As a general rule, the consumer based “calibration” things like the THX discs are pretty useless. The consumer level discs from Avia and DVE are OK, but do take some time and effort to accomplish. There’s a private donation-based disc available called “GetGray” that has all the necessary test screens for calibrating either with or without light meters. Most videophiles insist on using light meters, but most anyone can get at least passable results without a meter. Proper brightness and contrast are critical, and effect all other display parameters including picture sharpness and color saturation.
The one thing that’s for certain is that careful calibration is the only way to get the most from a monitor, and out of the box settings are WAY off in most cases. It’s also often best to turn off most of the “auto” contrast and gamma settings that a monitor has, but this is not a hard and fast rule. Just be aware that these type controls may be defeating or affecting your other settings. The default setting for “sharpness” should be off or turned very low, and DNR type controls should be off as well in most cases.

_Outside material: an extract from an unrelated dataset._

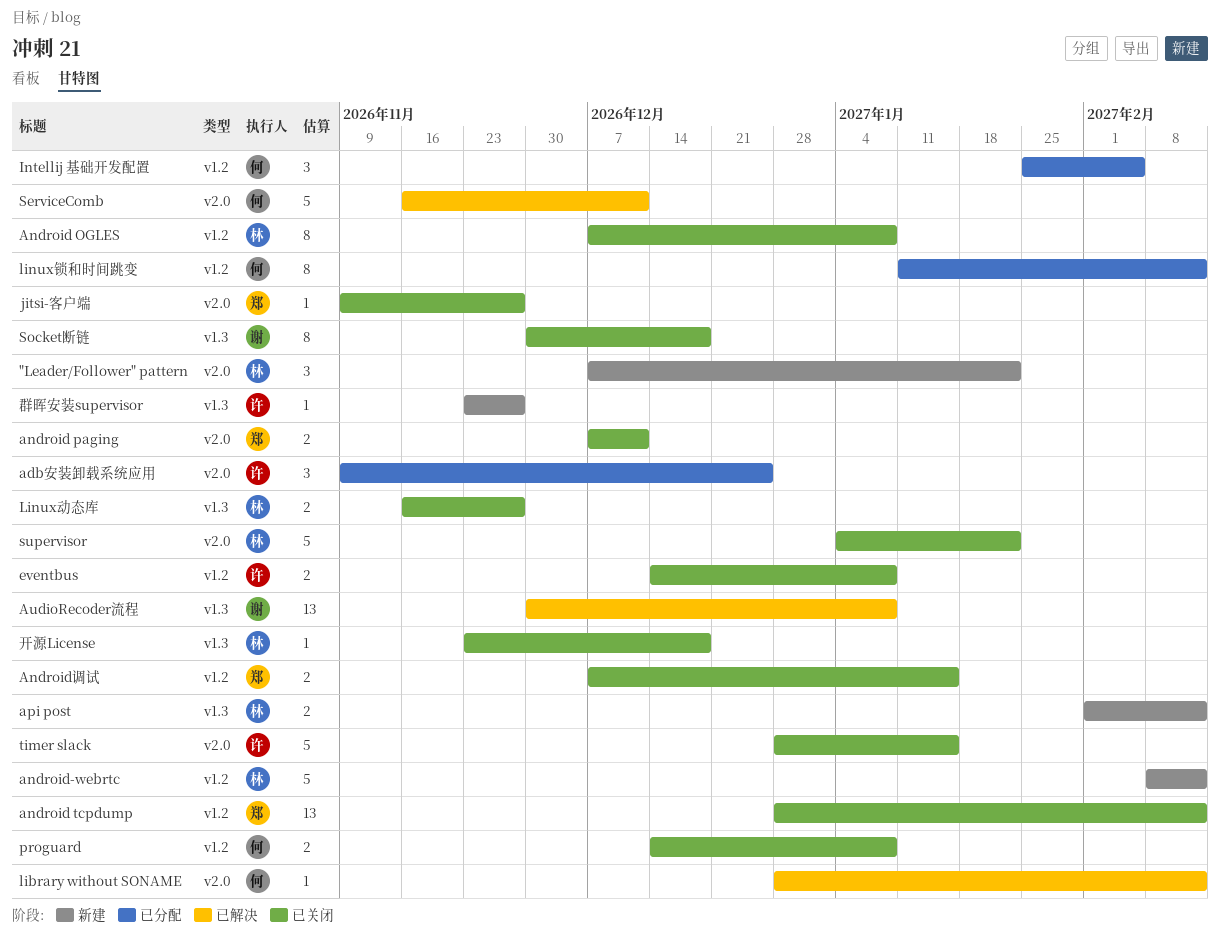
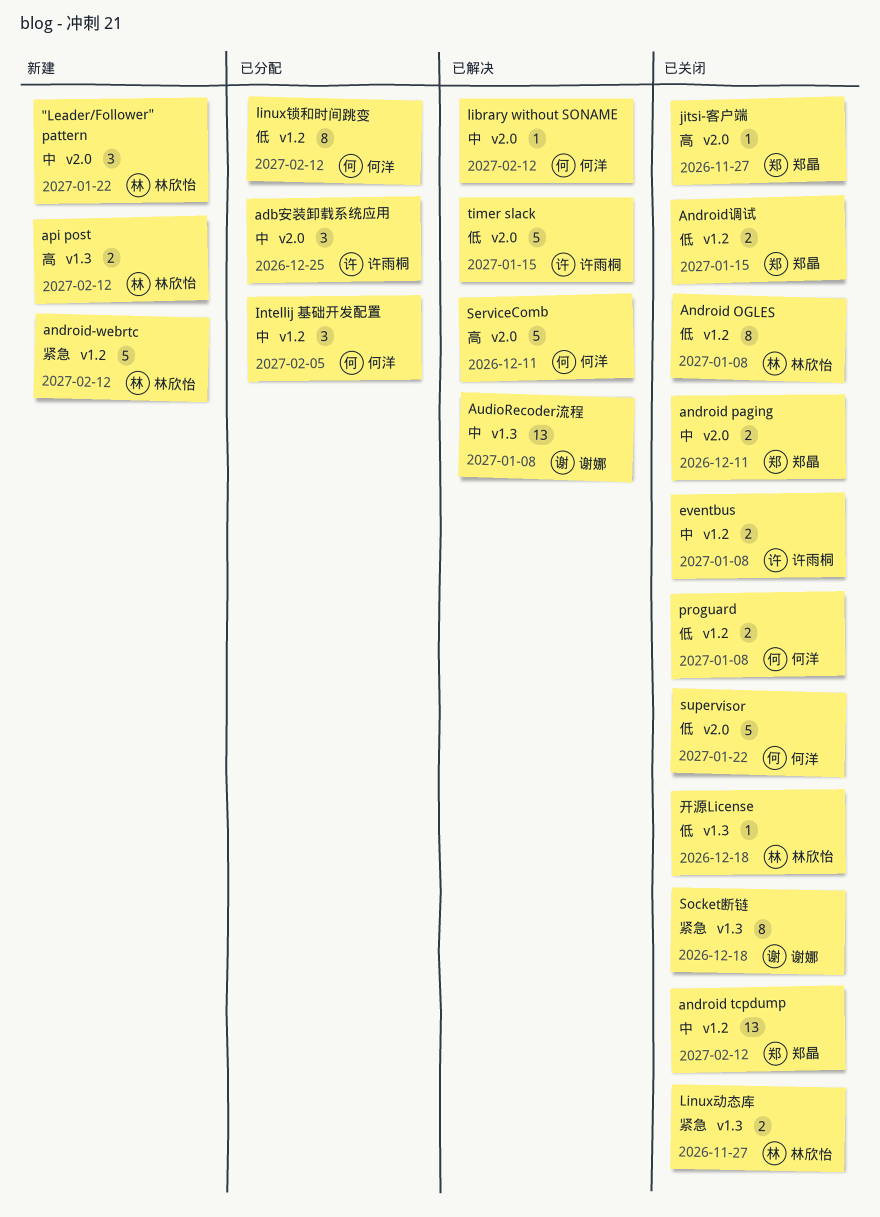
supervisor, owner: 林欣怡 -> 何洋
timer slack, status: 已关闭 -> 已解决
群晖安装supervisor: present -> none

[QUOTE=ricoman;2072312]Remember to adjust the TV in your regular viewing environment and lighting for best results. If you have the lights up bright so you can read the guide and then turn them down for normal viewing, it defeats the whole purpose. [/QUOTE]
Exactly correct, lighting is easily the biggest factor that you have control over. Keep all your setting adjustments small, and re-check all other settings whenever an adjustment is made. Be patient. Brightness effects contrast, color and hue, contrast effects brightness, color and hue, etc, etc.